▶ _ESERCIZIO A_
Rispondi a queste domande sul brano su dj Fabo:
(i) In che anno è avvenuto l'incidente di Fabiano Antoniani?
(ii) Di chi è la voce nel videomessaggio?
(iii) Quanti italiani hanno firmato la petizione?
▶ _ESERCIZIO B_
Trascrivi alla lettera il passo del brano su dj Fabo da "A 10 anni dalla" a "istigazione al suicidio.".
▶ _ESERCIZIO C_
Indica, per favore, se ciascuna affermazione concorda con il brano su dj Fabo, rispondendo sì o no e citando le parole decisive:
(i) La legge sull'eutanasia è ferma in Parlamento dal 2013.
(ii) In Italia l'eutanasia attiva è permessa dal codice penale.
(iii) La discussione nelle commissioni parlamentari è proseguita per diverse sedute.

▶ _SEZIONE DEL DOCUMENTO_
Fabiano Antoniani, in arte dj Fabo, 39 anni, cieco e tetraplegico dopo un incidente avvenuto nel 2014, ha provato ad aggrapparsi alla vita. Si è sottoposto a cure e terapie anche sperimentali, che non gli hanno restituito neppure una briciola di quell’esistenza che amava tanto.
«Vorrei poter scegliere di morire senza soffrire, ma ho scoperto che ho bisogno d’aiuto», dice nel videomessaggio indirizzato al Presidente della Repubblica affinché intervenga per sbloccare la legge sull’eutanasia, ferma in Parlamento dal 2013. Le parole sono sue, ma la voce è della compagna Valeria. Perché Fabo fatica a parlare, non può muoversi, è intrappolato in quella che lui definisce «una notte senza fine».
A 10 anni dalla scomparsa di Piergiorgio Welby, la battaglia per l’autodeterminazione del malato continua. Perché in Italia il dibattito sul fine vita non riesce a trasformarsi in regole chiare e condivise. Nel nostro Paese l’eutanasia attiva, cioè l’intervento di un medico che con il consenso del malato pone fine alle sue sofferenze, è un reato punito dal codice penale come omicidio del consenziente o come istigazione al suicidio.
Mentre l’eutanasia passiva, intesa come interruzione delle cure, trova un riscontro nella Costituzione italiana, secondo la quale “Nessuno può essere obbligato a un determinato trattamento sanitario se non per disposizione di legge”.
C’è un progetto per regolare questa ateria, come ricorda Fabo nel suo videomessaggio, depositato nel 2013 dal Partito Radicale e dall’Associazione Luca Coscioni, che parallelamente ha dato il via alla campagna “Eutanasia legale”.
Oltre 100mila italiani hanno firmato la petizione per sostenerla, ma l’approvazione della proposta legge sembra essere ancora molto lontana: a marzo dello scorso anno, la discussione si è arenata dopo solo una seduta delle commissioni parlamentari competenti.

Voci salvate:
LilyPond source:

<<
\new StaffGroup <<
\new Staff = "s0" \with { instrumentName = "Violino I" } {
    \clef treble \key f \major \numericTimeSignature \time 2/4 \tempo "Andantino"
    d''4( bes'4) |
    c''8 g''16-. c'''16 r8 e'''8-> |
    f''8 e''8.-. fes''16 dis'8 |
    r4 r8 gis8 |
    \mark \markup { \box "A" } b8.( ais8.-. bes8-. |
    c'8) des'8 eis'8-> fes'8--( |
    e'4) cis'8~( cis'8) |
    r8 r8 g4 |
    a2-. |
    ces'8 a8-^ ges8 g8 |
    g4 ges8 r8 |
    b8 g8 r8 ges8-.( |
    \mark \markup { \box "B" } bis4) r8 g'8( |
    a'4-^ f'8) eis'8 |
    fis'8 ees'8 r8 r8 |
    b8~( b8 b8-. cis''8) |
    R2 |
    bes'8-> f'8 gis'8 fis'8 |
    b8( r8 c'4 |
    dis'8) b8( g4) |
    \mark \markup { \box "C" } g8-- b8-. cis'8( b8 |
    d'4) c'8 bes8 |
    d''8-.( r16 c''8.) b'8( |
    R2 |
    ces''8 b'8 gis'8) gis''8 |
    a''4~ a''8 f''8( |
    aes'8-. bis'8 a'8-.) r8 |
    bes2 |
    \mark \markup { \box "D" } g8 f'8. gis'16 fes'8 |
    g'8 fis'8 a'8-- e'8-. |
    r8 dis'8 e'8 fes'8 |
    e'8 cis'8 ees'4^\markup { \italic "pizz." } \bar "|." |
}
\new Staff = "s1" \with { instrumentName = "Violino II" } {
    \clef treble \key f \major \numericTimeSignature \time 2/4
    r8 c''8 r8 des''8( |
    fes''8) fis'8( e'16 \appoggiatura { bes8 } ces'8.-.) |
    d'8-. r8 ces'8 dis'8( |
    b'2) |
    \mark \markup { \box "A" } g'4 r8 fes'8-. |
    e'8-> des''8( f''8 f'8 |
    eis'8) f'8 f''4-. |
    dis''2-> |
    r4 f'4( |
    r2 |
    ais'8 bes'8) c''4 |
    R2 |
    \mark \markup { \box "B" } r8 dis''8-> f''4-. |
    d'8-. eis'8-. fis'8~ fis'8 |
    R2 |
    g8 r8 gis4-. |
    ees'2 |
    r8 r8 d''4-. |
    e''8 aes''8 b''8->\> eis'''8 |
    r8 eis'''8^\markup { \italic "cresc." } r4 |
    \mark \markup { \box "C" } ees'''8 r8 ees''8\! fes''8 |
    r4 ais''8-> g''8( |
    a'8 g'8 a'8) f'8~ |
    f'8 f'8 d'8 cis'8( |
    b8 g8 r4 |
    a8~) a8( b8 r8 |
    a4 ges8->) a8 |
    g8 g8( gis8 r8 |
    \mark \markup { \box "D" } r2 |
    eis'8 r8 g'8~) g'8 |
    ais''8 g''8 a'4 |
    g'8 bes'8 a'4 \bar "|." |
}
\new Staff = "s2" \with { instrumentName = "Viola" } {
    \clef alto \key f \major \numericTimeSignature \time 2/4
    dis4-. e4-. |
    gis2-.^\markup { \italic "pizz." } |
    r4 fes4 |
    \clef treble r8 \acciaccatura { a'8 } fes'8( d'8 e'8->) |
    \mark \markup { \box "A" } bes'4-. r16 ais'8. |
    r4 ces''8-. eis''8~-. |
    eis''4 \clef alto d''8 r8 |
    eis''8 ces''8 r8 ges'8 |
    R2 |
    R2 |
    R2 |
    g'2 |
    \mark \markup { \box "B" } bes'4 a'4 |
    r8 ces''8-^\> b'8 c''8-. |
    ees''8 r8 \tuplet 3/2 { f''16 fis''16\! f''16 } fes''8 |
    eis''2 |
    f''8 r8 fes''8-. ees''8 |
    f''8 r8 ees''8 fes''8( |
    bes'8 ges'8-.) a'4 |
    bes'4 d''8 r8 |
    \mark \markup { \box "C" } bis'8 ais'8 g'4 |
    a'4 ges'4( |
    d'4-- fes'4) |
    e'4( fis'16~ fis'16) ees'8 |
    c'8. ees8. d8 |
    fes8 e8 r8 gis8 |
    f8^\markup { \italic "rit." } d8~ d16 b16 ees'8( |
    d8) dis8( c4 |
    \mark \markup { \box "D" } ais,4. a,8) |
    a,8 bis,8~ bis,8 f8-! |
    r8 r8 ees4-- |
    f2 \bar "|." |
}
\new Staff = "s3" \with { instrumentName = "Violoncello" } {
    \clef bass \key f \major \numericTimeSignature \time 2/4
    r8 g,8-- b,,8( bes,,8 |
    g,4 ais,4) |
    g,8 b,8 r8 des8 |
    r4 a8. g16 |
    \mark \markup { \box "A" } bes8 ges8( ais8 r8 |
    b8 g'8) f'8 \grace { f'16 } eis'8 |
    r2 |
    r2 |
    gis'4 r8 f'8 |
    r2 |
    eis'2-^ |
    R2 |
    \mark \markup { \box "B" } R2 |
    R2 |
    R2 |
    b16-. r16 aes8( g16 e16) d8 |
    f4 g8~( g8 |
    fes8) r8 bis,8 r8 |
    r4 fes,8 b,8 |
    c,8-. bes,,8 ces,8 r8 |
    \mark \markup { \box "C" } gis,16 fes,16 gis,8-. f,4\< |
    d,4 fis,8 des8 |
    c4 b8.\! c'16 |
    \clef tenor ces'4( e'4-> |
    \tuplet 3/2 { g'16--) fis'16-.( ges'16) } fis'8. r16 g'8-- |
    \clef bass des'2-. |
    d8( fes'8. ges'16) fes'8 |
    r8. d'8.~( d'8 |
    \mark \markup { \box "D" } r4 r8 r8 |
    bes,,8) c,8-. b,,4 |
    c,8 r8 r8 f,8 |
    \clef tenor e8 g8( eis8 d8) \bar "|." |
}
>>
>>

▶ _RISPOSTA ALL'ESERCIZIO A_
(i) Nel 2014.
(ii) Della compagna Valeria.
(iii) Oltre 100mila.

▶ _RISPOSTA ALL'ESERCIZIO B_
A 10 anni dalla scomparsa di Piergiorgio Welby, la battaglia per l’autodeterminazione del malato continua. Perché in Italia il dibattito sul fine vita non riesce a trasformarsi in regole chiare e condivise. Nel nostro Paese l’eutanasia attiva, cioè l’intervento di un medico che con il consenso del malato pone fine alle sue sofferenze, è un reato punito dal codice penale come omicidio del consenziente o come istigazione al suicidio.

▶ _RISPOSTA ALL'ESERCIZIO C_
(i) Sì: "ferma in Parlamento dal 2013".
(ii) No: "è un reato punito dal codice penale come omicidio del consenziente o come istigazione al suicidio".
(iii) No: "la discussione si è arenata dopo solo una seduta delle commissioni parlamentari competenti".